Oh you poor mis-informed man. We absolutely do not have the processing power equivalent to a human brain. We can outperform it on one TYPE of task, but not even close to the general case (and even then it requires supercomputers and distributed computing clusters). The main problem exists with learning, highly abstract reasoning (i.e. logical leaps), and oddly enough some of our more "mundane" things such as speech. Unsupervised learning is so incredibly hard in AI because there really isn't any way to signal what is correct and what is not correct within the current context of an AI. For one to actually surpass us we would have to impart all of our specific knowledge and exact modelling to the AI first, and even then it would be very difficult to map out. Watson from IBM is probably the most advanced as far as imparting all of our knowledge, and it really still can't handle anything on that level. Almost all programming is done in one of two ways, either we tell the computer how to obtain the correct answer, or we define parameters of what a correct answer looks like. When the machine has no guidelines and has to decide what is right, wrong, or even useful things get really confusing and complicated for it.
In the wikipedia article for watson they even point out that it had trouble with questions that did not have many terms, which shows they were not able to take into account a lot of context of the question or naturally how a human would say that to one another. The machine was specifically designed to be a giant query bot and it still had problems because if it didn't have enough keywords or a long enough sentence to do decent natural language processing, so it bombed out. That kind of goes directly into the abstract reasoning. Machines work in a very step by step logic model, they don't do well with jumping steps at all and when a problem becomes insanely large, again wikipedia for quick reference combinatorial explosion, the AI pretty much loses it shit. These are also system that have been designed for ONE particular task, and while in a lot of cases they alone can outperform a human, that is the only thing they can outperform in while the human can do thousands of others tasks.
Finally, my last point about speech is less AI related just more showing how much computational power the human brain actually has. Robotics, specifically has had serious issues with a lot of the human aspects of speech and conversation (I couldn't find any good links, I read several articles and had discussions on this back in college, but those are kind of walled behind university stuff...) such that it takes a massive amount of the robots processing power to perform these functions. Even layering on things to try and brute force the problem "creating" natural speech (sort of turing test actually) and then having the bot spit it out caused some ridiculous problems.

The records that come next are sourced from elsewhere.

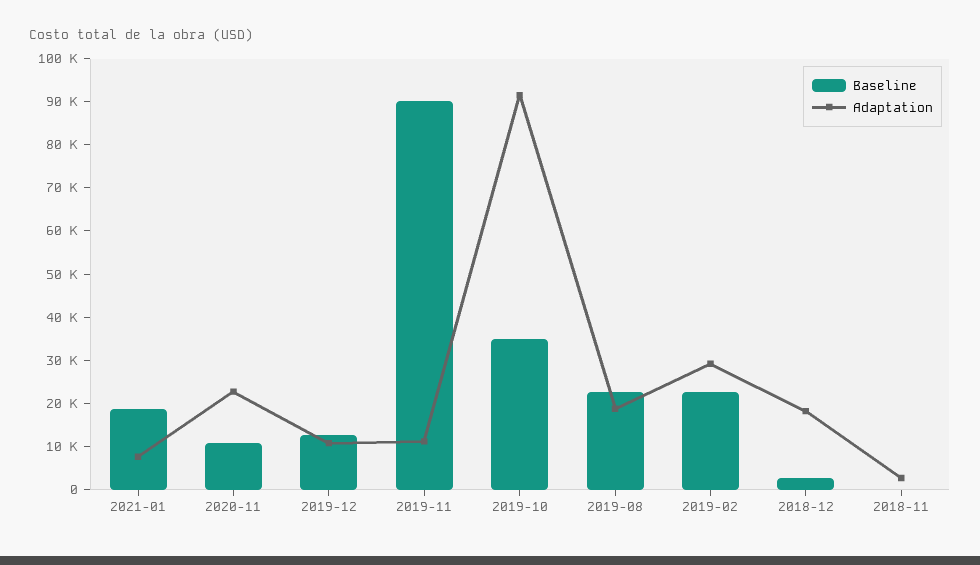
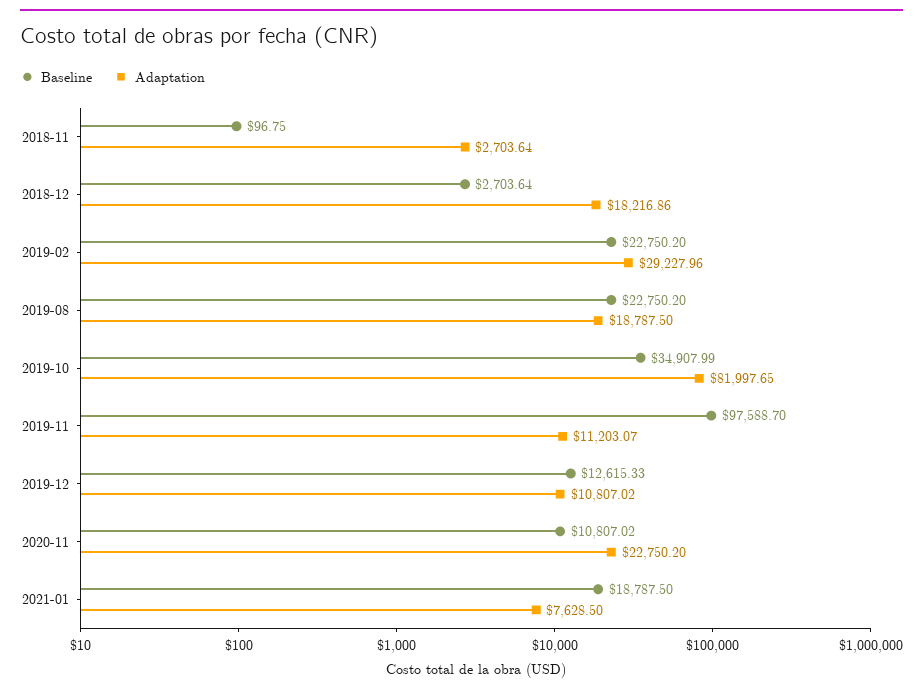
  {
    "Baseline": {
      "2021-01": 18787.5,
      "2020-11": 10807.02,
      "2019-12": 12615.33,
-     "2019-11": 90000,
+     "2019-11": 97588.7,
      "2019-10": 34907.99,
      "2019-08": 22750.2,
      "2019-02": 22750.2,
      "2018-12": 2703.64,
      "2018-11": 96.75
    },
    "Adaptation": {
      "2021-01": 7628.5,
      "2020-11": 22750.2,
      "2019-12": 10807.02,
      "2019-11": 11203.07,
-     "2019-10": 92000,
+     "2019-10": 81997.65,
      "2019-08": 18787.5,
      "2019-02": 29227.96,
      "2018-12": 18216.86,
      "2018-11": 2703.64
    }
  }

Our models and algorithms for creating these kinds of "dangerous AI" are so hilariously far behind from what the tin foil hat community believes we will probably be dancing on a terraformed planet several galaxies away before we actually get that figured out. Unless someone stupidly stumbles across the correct "voodoo" spell of an algorithm for truly efficient and complete machine learning, it is hard to model it when WE don't even fully understand how the human brains works (see neuroscience and psychology).
Full disclosure, I am a computer scientist/software engineer that has actually had some education on the subject of AI. It was a small focus of mine in college out curiosity, but then I saw I would be better served in other focuses so I just kept up with it on the side.